Print all the data below exactly, without images.
Segment Start: DATA SEGMENT
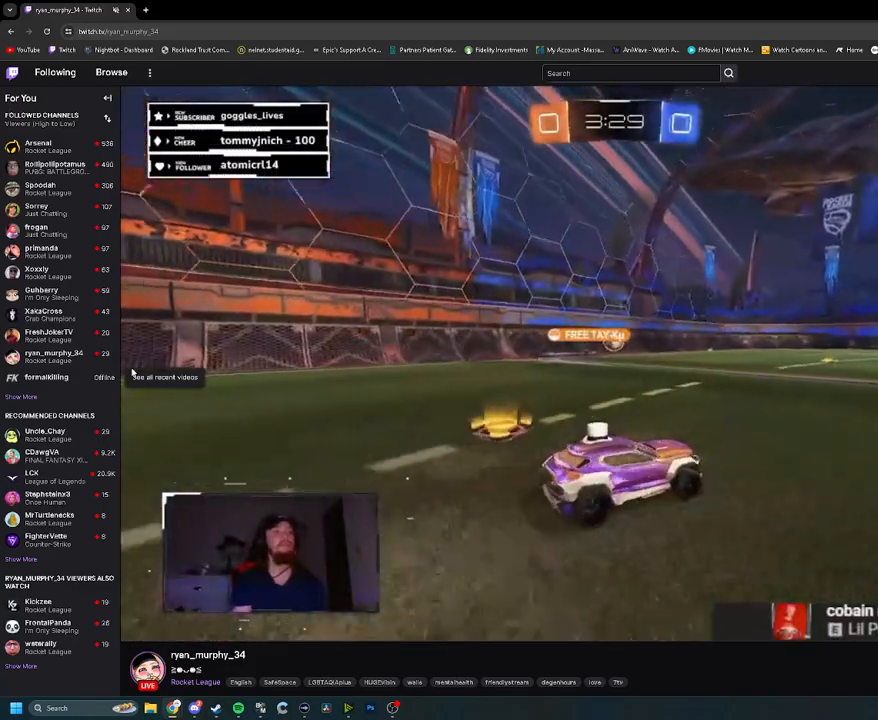
{"buttons": ["R2"], "left_stick": "center", "right_stick": "center", "events": [[50, "left_stick", "center"], [283, "left_stick", "left"], [417, "left_stick", "center"]]}
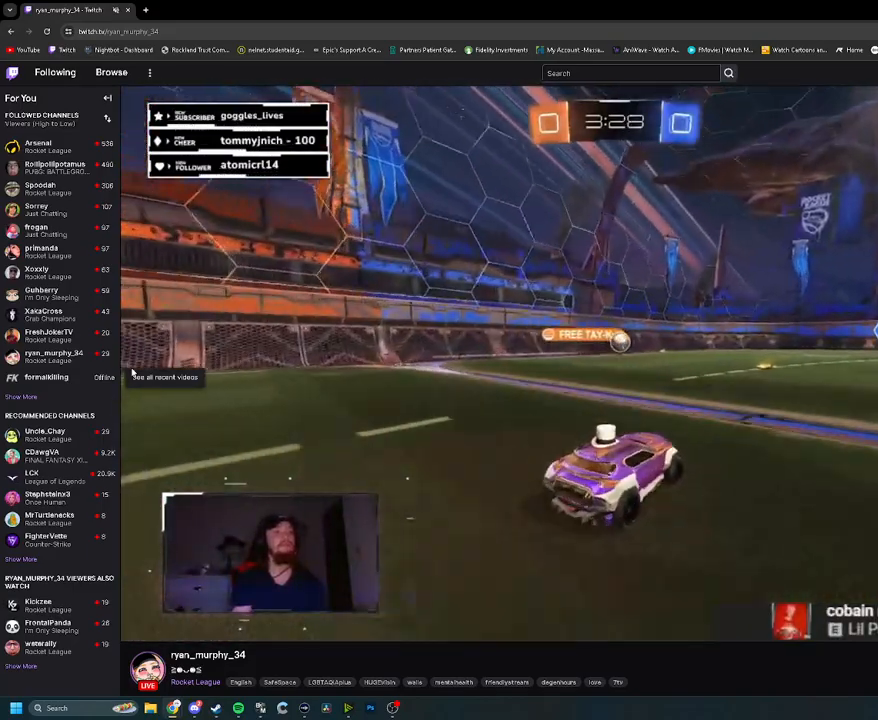
{"buttons": ["R2"], "left_stick": "center", "right_stick": "center", "events": []}
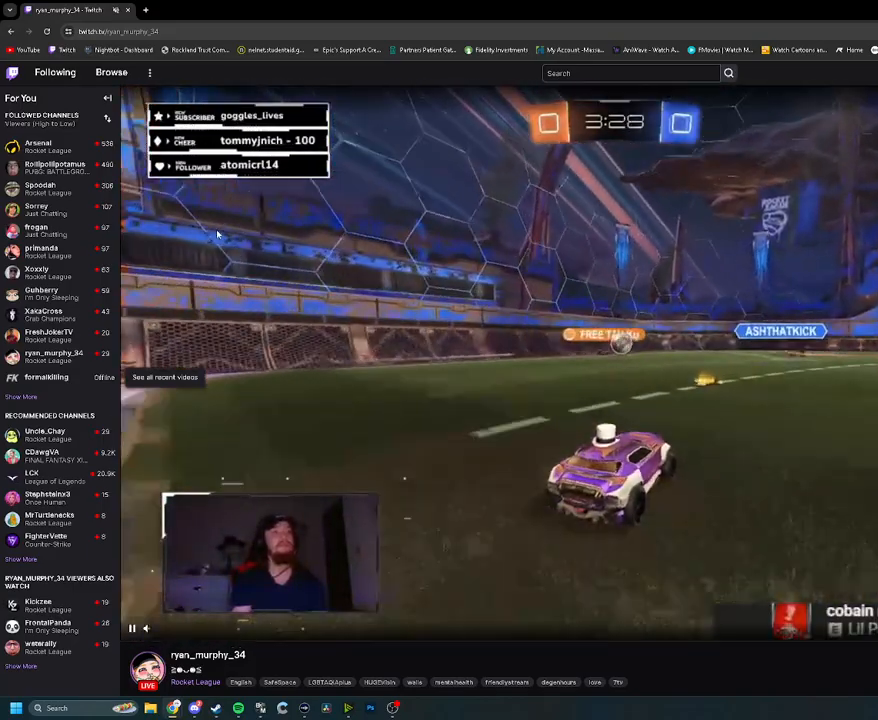
{"buttons": ["R2"], "left_stick": "up-right", "right_stick": "center", "events": [[383, "left_stick", "right"], [500, "left_stick", "up-right"]]}
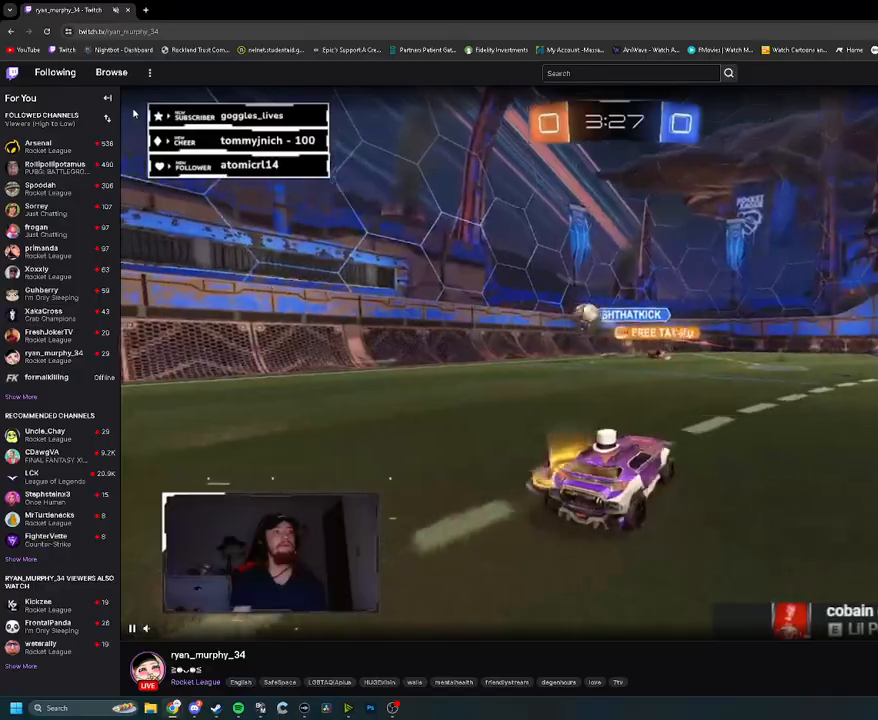
{"buttons": ["R2"], "left_stick": "left", "right_stick": "center", "events": [[17, "left_stick", "up-left"], [83, "left_stick", "left"], [133, "L1", "down"], [250, "L1", "up"]]}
Segment End: DATA SEGMENT
**ANSWER BOX**
{"buttons": ["R2"], "left_stick": "center", "right_stick": "center", "events": [[50, "left_stick", "center"], [283, "left_stick", "left"], [417, "left_stick", "center"]]}
{"buttons": ["R2"], "left_stick": "center", "right_stick": "center", "events": []}
{"buttons": ["R2"], "left_stick": "up-right", "right_stick": "center", "events": [[383, "left_stick", "right"], [500, "left_stick", "up-right"]]}
{"buttons": ["R2"], "left_stick": "left", "right_stick": "center", "events": [[17, "left_stick", "up-left"], [83, "left_stick", "left"], [133, "L1", "down"], [250, "L1", "up"]]}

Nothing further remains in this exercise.